__Task inputs__.
..............................

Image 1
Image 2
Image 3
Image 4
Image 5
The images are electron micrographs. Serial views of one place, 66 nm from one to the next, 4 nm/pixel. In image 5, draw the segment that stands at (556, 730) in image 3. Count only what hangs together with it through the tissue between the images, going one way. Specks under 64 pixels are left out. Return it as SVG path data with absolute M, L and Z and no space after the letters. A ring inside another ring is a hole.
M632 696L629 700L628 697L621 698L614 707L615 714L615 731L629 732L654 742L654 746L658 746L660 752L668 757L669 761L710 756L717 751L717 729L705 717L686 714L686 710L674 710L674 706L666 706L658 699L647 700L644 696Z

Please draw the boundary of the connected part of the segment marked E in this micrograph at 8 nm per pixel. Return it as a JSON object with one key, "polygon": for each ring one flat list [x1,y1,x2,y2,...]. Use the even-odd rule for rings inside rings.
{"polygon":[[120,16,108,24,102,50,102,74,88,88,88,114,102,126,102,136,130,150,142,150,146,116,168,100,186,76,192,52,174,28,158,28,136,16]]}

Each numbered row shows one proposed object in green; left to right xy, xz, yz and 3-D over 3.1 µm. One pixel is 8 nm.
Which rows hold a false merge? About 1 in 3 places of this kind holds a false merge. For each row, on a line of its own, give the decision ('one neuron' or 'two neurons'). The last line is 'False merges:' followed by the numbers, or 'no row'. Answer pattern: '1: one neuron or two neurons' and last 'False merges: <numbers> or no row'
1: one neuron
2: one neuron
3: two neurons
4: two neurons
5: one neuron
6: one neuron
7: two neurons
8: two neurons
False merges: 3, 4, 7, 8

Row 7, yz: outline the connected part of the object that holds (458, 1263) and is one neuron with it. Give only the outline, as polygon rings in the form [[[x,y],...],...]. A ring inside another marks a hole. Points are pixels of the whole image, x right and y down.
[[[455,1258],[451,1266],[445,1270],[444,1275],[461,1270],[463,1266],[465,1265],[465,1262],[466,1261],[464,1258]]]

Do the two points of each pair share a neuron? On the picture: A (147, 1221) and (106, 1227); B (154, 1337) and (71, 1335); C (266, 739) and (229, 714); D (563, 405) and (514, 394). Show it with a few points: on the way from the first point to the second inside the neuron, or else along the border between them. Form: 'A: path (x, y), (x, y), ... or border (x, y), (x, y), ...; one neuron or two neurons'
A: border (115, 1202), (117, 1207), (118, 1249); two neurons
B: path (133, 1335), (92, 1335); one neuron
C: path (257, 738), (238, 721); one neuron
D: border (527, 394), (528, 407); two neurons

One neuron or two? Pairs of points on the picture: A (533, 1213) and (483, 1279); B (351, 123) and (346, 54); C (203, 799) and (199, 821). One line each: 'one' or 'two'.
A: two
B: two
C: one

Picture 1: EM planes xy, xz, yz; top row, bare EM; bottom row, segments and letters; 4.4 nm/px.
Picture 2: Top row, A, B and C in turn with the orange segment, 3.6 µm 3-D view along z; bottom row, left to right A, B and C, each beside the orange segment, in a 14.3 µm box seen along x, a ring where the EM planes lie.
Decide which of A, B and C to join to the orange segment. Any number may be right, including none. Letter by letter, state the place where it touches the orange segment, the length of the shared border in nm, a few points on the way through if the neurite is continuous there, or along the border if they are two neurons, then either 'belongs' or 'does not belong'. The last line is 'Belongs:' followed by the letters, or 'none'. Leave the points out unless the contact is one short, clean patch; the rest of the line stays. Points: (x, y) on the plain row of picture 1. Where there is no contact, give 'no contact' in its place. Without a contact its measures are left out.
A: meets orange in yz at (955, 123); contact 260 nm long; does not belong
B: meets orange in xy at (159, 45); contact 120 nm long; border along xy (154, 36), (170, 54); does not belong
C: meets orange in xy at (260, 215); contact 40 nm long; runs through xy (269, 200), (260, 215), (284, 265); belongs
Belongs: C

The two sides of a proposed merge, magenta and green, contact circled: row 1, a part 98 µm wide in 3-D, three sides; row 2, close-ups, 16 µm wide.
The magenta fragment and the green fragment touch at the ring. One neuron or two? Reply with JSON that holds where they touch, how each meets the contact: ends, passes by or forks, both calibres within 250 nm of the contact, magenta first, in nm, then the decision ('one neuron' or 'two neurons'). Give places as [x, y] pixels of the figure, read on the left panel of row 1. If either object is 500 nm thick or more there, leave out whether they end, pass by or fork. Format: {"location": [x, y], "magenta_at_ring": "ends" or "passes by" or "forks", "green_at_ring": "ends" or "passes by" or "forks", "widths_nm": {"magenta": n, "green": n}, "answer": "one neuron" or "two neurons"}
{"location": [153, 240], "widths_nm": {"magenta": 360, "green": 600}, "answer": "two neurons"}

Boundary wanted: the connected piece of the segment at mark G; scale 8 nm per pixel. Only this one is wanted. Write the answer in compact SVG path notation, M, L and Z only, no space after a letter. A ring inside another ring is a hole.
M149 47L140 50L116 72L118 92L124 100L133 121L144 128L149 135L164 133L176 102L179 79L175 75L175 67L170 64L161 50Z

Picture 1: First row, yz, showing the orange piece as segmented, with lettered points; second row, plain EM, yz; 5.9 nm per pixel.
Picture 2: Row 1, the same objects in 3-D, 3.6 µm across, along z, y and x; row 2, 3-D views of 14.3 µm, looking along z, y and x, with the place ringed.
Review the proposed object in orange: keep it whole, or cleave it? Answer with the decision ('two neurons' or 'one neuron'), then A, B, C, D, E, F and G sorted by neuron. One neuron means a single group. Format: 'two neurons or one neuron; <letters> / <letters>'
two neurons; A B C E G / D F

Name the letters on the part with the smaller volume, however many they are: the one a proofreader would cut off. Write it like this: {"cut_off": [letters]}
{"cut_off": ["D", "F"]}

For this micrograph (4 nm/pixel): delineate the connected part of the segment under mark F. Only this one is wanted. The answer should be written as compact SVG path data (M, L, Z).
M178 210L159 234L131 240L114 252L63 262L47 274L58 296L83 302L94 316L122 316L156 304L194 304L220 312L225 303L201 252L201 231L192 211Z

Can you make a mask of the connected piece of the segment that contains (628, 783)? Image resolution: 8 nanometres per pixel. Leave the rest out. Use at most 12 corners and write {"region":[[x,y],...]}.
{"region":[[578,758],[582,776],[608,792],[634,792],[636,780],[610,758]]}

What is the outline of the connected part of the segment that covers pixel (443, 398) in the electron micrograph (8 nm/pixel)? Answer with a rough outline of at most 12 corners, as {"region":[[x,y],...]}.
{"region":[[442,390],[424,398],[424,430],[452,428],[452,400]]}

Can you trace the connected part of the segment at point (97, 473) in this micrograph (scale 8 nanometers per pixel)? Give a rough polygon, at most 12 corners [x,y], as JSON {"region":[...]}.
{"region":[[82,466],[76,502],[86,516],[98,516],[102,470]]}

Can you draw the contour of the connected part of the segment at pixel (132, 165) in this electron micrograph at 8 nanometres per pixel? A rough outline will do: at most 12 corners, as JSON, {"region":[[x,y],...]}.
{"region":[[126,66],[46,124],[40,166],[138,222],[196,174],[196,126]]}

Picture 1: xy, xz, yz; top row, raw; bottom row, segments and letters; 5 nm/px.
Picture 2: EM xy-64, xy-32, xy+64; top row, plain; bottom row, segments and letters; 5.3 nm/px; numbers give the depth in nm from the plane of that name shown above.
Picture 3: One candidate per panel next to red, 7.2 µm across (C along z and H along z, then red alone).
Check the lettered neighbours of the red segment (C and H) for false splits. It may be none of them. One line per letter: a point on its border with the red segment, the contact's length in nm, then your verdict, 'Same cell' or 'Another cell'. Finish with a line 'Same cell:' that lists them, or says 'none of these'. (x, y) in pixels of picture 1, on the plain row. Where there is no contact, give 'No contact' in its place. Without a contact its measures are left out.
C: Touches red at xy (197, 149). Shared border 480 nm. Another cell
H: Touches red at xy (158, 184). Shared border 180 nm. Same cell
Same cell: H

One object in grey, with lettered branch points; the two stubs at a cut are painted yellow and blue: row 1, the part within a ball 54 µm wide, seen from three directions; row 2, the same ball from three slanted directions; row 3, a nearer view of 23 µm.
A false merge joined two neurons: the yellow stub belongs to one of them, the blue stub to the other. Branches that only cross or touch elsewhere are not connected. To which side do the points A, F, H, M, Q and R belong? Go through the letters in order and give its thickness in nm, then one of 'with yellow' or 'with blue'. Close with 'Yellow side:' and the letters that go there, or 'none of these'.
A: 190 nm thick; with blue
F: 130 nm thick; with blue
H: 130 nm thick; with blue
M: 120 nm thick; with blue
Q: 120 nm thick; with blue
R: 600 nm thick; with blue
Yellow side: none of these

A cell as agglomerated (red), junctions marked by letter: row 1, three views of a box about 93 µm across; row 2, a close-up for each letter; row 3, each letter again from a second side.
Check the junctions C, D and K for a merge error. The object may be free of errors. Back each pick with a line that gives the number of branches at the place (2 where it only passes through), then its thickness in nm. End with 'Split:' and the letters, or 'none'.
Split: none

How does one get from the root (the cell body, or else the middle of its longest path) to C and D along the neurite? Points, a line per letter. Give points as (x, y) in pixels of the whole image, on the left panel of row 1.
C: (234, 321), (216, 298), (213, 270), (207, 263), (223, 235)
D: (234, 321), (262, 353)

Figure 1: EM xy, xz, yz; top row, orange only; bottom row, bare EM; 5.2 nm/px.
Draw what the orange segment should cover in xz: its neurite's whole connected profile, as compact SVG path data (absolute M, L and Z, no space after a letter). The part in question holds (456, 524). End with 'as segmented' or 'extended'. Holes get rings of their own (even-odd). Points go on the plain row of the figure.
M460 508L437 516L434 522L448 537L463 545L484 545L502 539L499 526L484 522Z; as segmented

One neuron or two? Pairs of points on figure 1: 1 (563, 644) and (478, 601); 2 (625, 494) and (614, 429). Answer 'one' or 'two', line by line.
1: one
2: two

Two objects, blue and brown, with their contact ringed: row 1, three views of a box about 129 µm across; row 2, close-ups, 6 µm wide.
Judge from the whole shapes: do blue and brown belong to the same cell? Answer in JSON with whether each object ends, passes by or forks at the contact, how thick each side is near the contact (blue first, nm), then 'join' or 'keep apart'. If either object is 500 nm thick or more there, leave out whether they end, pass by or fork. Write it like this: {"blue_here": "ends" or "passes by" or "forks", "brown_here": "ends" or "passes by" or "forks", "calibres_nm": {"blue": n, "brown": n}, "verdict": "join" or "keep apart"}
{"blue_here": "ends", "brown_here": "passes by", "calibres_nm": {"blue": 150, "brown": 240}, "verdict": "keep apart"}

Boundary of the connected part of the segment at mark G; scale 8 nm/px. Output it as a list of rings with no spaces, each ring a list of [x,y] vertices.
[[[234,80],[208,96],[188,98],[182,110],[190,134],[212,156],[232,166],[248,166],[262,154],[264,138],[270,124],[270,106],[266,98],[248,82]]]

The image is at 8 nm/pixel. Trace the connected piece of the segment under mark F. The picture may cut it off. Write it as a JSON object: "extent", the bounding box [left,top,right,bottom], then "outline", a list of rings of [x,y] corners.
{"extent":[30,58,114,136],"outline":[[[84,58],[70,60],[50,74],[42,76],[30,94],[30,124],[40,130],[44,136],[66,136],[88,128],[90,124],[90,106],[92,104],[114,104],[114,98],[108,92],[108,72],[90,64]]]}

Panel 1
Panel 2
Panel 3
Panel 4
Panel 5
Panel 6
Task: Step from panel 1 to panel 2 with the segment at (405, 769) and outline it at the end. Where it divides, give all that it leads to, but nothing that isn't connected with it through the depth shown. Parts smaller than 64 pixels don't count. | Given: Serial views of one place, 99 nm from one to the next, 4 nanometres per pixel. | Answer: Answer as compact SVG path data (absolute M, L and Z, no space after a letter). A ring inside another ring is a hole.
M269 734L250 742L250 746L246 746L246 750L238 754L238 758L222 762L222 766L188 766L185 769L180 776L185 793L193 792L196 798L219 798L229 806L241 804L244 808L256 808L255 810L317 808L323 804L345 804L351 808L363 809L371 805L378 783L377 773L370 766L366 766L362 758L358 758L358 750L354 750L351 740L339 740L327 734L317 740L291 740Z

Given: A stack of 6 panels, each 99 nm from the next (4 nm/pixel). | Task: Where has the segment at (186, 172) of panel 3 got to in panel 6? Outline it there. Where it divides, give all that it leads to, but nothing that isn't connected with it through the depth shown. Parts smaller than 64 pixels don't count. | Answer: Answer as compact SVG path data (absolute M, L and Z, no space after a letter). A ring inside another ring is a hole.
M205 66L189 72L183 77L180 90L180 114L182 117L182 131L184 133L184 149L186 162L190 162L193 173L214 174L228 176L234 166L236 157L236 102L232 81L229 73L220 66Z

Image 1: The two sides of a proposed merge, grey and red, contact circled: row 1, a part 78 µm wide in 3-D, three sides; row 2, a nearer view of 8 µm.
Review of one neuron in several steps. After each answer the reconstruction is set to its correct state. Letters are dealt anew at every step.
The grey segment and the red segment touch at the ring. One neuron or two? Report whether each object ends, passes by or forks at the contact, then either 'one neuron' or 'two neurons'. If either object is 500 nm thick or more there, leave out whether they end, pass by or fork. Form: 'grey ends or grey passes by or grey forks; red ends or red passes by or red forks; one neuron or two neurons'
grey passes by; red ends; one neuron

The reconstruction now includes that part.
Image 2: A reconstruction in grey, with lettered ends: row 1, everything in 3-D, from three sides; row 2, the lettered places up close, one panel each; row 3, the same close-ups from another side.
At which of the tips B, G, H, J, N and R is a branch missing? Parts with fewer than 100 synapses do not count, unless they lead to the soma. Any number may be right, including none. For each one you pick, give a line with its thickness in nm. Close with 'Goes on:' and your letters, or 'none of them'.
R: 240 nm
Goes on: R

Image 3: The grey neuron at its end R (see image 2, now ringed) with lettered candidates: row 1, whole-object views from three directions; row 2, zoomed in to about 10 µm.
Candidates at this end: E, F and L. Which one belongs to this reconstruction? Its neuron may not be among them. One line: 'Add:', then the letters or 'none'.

..............................

__Task__.
Please tally the lines above that contain "segments" and report nothing but the total.

__Output for this exercise__.
3